Thank you Stormy, Miss Piggy, and Brigid. I wrote that last night when I was just so shocked that this could happen but knowing very well that he is fully capable of making it happen. I assumed that I didn't have to list these things for a divorce decree until my attorney told me otherwise yesterday. I assumed that he might be somewhat normal but, obviously, was giving him the benefit of the doubt. I assumed he would maintain contact with our children when I divorced him but to him it was a package deal and he has cut off all contact with them. Fortunately they are 22, 22, and 23. (The kids tell me not to worry....they never had a relationship with him anyway). This is a no-fault but equitable State in which to divorce. The judge gave me slightly more than half. So this will be his way of getting even.

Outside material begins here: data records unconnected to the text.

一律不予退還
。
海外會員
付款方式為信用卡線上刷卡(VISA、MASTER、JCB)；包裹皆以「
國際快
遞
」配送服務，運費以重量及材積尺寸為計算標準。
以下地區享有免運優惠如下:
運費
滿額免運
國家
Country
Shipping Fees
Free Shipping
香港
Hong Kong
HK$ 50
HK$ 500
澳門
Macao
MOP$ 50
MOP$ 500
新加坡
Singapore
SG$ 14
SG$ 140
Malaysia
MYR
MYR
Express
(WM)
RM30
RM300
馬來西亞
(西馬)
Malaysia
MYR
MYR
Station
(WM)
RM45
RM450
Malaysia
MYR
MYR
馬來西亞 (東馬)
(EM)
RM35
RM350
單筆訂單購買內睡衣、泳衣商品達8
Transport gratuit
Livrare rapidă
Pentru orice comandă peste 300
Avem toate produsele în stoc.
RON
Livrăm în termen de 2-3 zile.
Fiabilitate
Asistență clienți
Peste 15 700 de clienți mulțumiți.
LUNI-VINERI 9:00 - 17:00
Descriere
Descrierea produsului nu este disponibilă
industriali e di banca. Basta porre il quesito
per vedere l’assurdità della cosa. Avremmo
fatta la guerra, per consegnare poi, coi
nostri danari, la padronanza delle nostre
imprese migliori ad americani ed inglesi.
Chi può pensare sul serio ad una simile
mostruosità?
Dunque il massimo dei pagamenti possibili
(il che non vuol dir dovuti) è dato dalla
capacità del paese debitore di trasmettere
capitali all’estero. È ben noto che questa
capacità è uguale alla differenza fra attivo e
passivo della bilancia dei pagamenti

Admittedly, I am wallowing in self-pity and a lot of shock, actually. On the good side, I have my kids and my dogs. I have several very good friends near by. I have enough money that I'm not going to starve or go on the dole. I guess psychologically, this was the final moment that I really had to realize that he is truly mentally ill. Or, he he is just evil because he has the intelligence to know what he is doing and is doing it nevertheless. The law may be an "ass" but when you are conjoined with people such as my husband, it is the only alternative to dying young from stress or to be able to go on your way.
Thanks for listening. It's really good to finally be able to tell someone. Bittles and the three little bits.